The majority stayed Mr Yeakel’s latest temporary restraining order, making an exception only for “any patient who, based on the treating physician’s medical judgment, would be past the legal limit for an abortion in Texas”, which is 22 weeks from the last menstrual period, on 22 April.
The judges in the majority were Stuart Kyle Duncan, appointed by Donald Trump, and Jennifer Walker Elrod, appointed by Mr Bush. Judge James Dennis, appointed by Bill Clinton, dissented, saying he would have upheld all of Mr Yeakel’s order.
In Saturday’s filing, the abortion providers argued that restricting medication abortions didn’t make sense.

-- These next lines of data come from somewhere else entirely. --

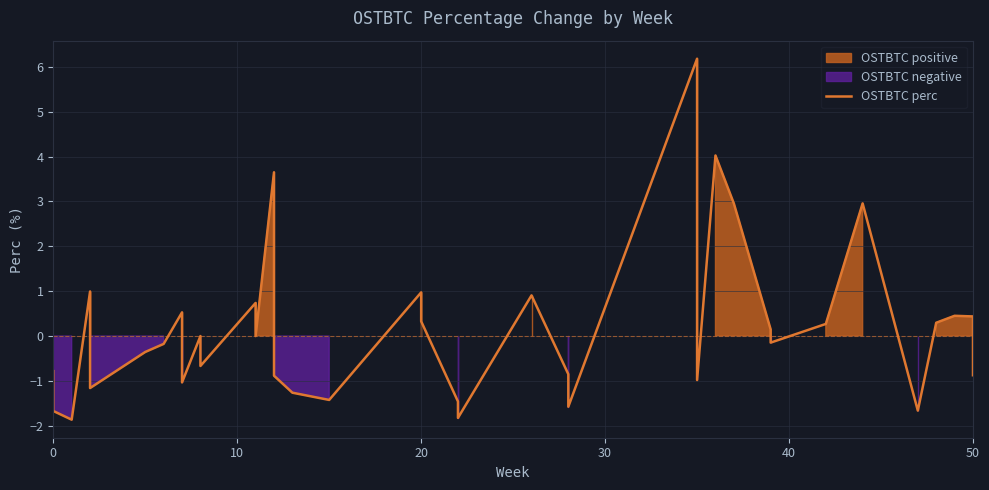

What is the minimum value shown in the chart?

-1.9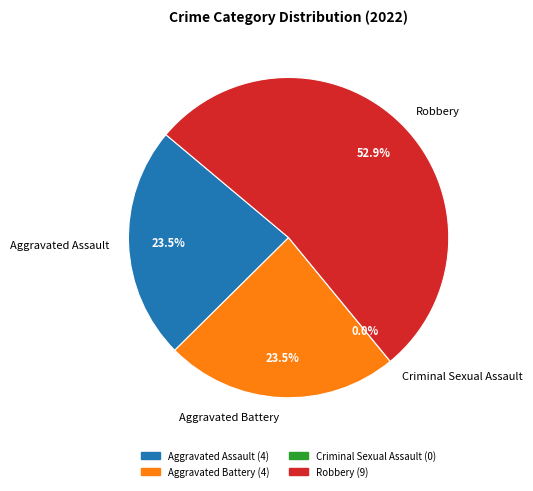

Is Aggravated Assault the majority of the pie?

No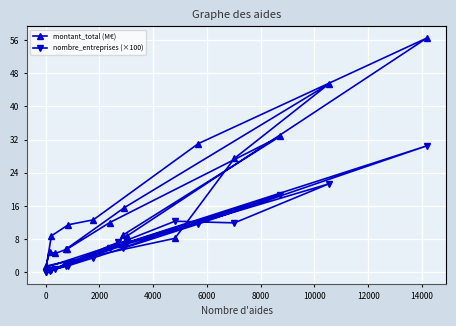

Rank the series by their average value, from lowest to highest.

nombre_entreprises (×100), montant_total (M€)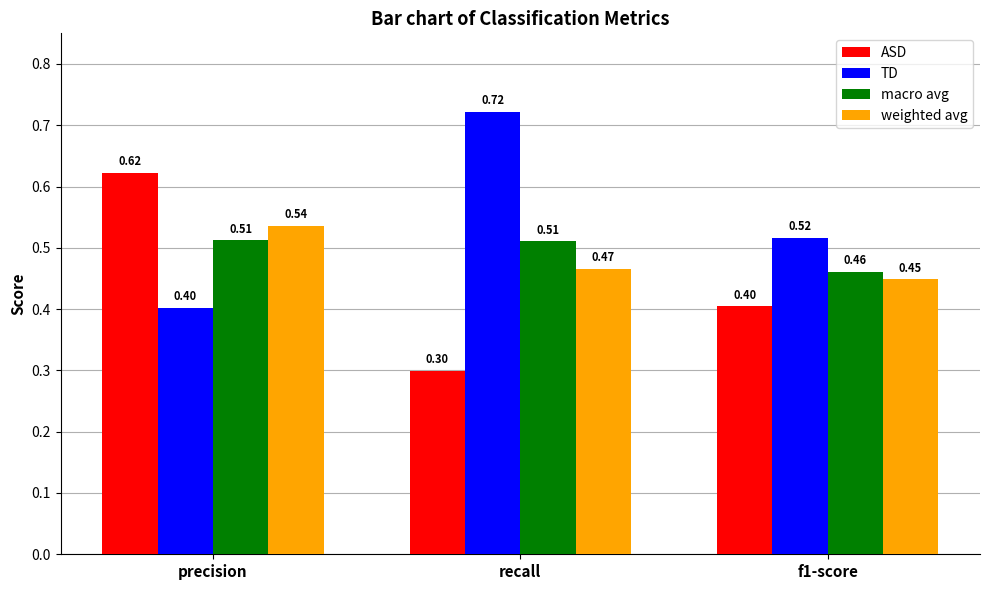

At which label is TD closest to 0?

precision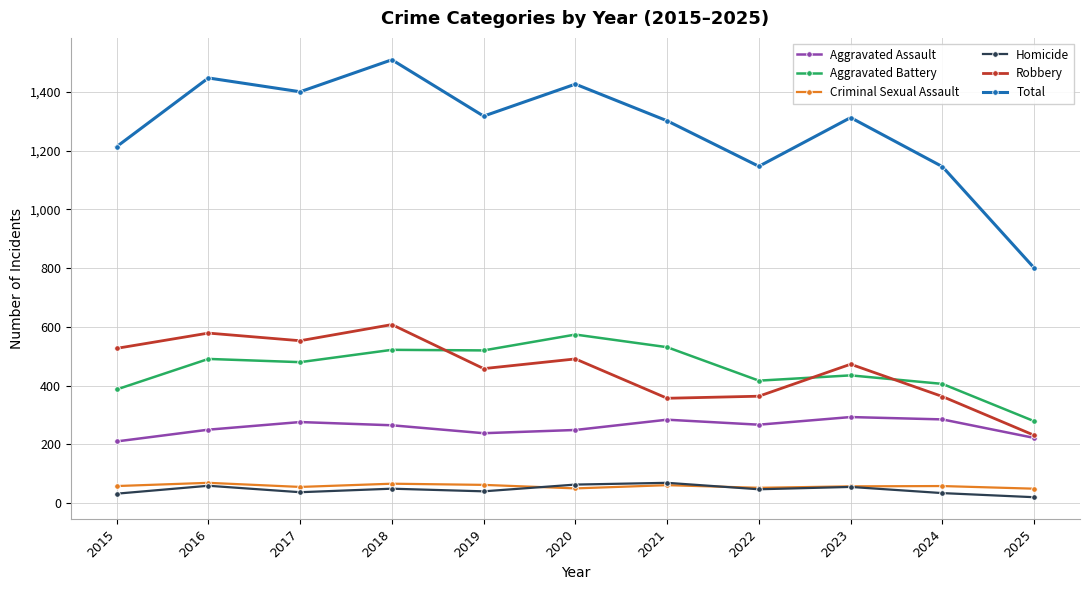

True or false: Aggravated Assault and Homicide intersect in this chart.

False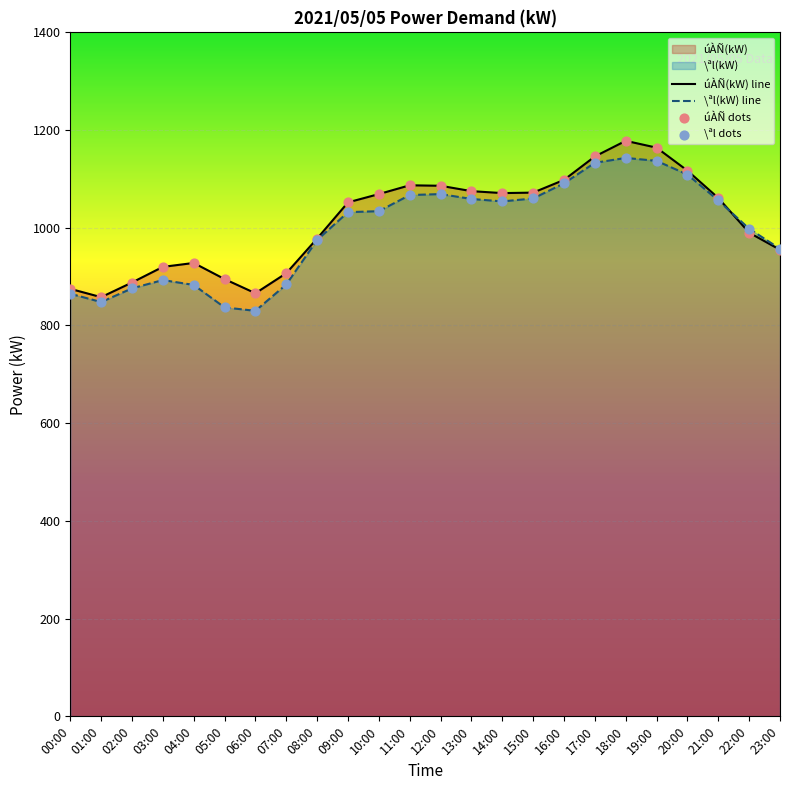

What are all the series names shown in the legend?

úÀÑ(kW), \ªl(kW)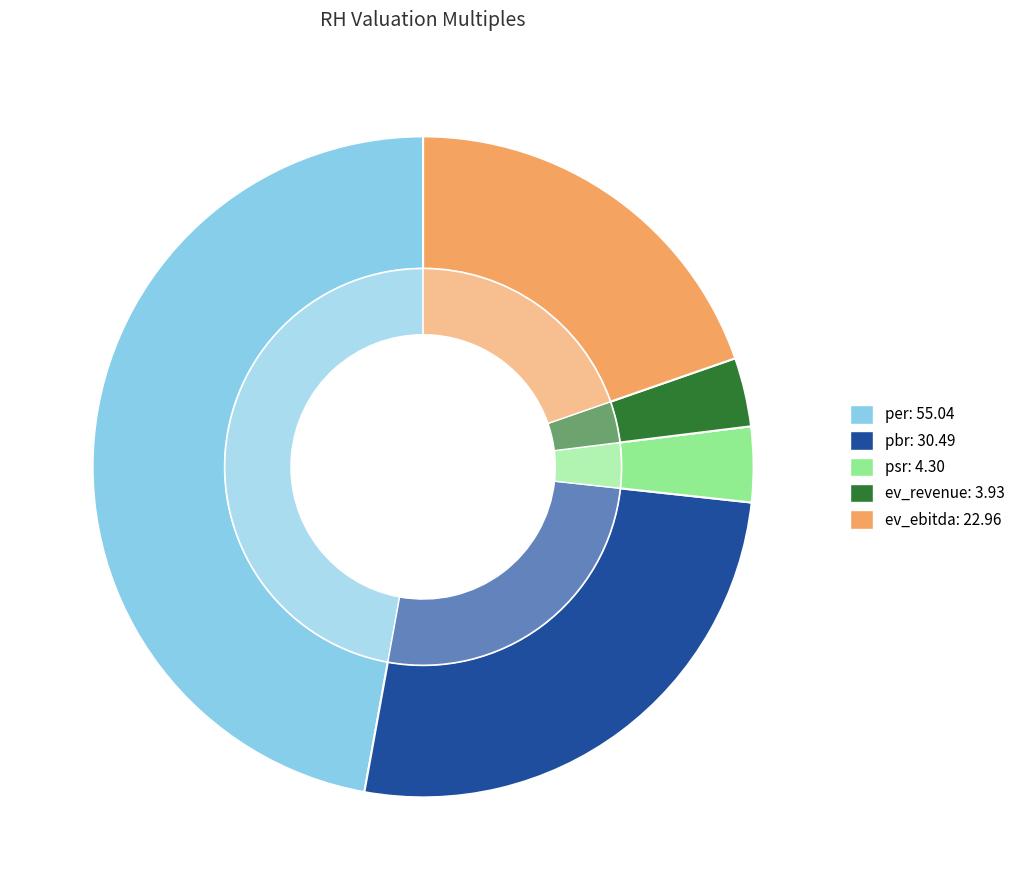

Is it true that per is 36% of the pie?

False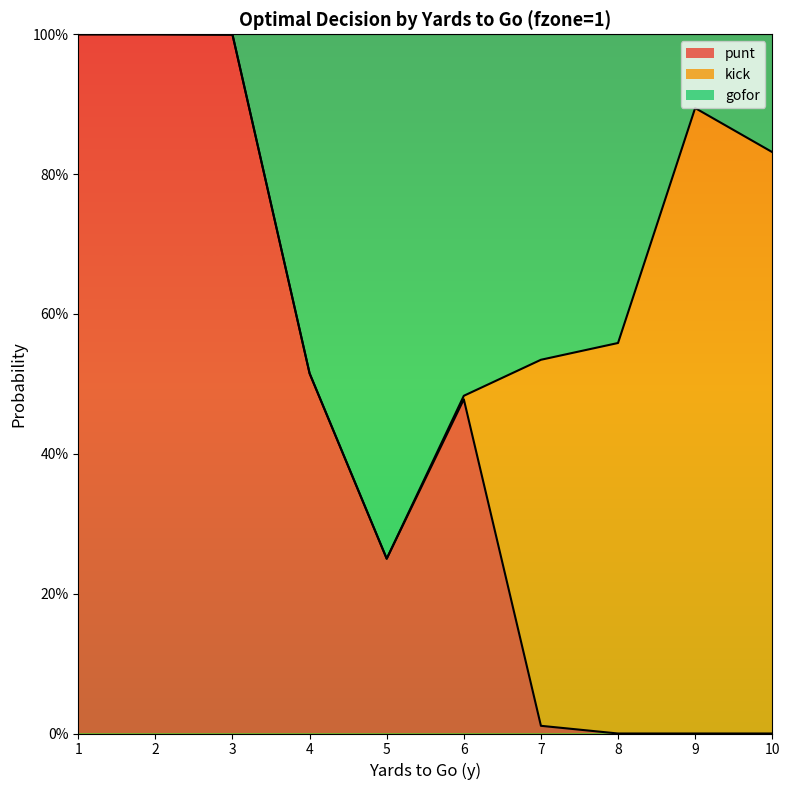

At which category does kick line reach its first local peak?

9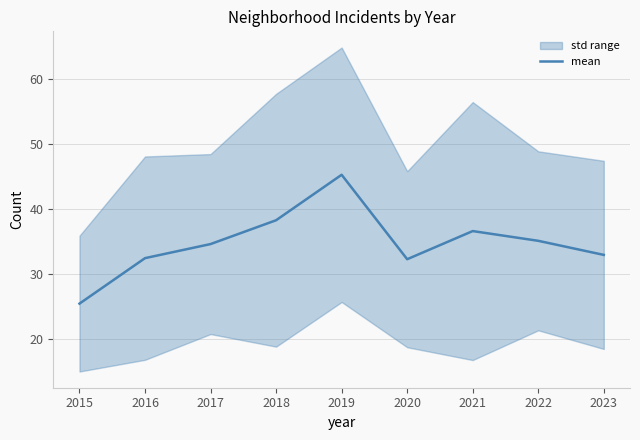

Does the chart have visible grid lines?

Yes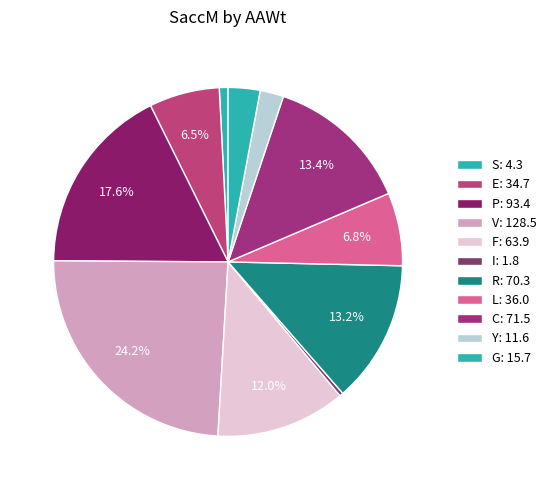

Count the number of slices in the pie.

11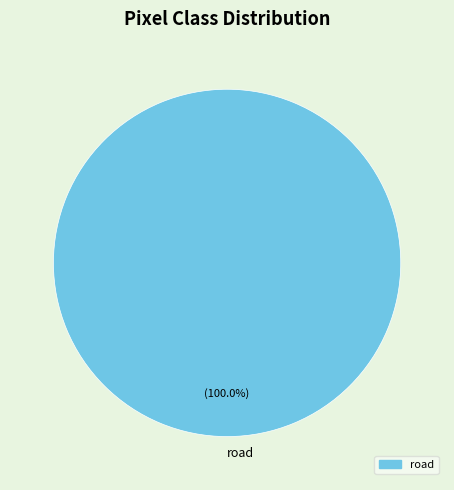

Is road the majority of the pie?

Yes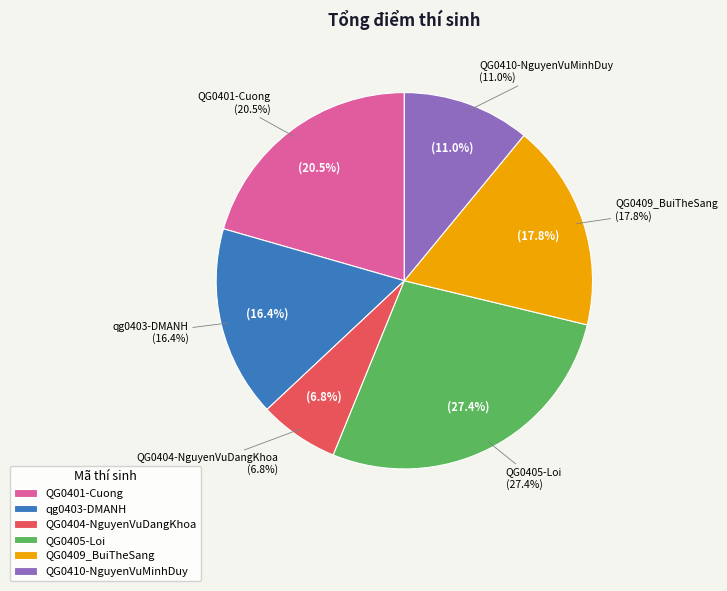

How many segments does this pie chart have?

6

“In denying patients access to medication abortion,” they wrote, Texas “singles out medication abortion as the only oral medication that cannot be provided under the executive order — even though its provision requires no [protective equipment] and delaying it forces patients to undergo more invasive abortion procedures later in their pregnancies or to attempt to travel out of state to access early abortion”.
Several other states, including Alabama, Ohio and Oklahoma, have also sought to limit abortions as part of their response to the pandemic, and those efforts have been challenged in court. The Texas case is the first to reach the Supreme Court.
The justices are already considering a separate abortion case from Louisiana that was argued last month. That case is a challenge to a state law that could leave the state with a single clinic.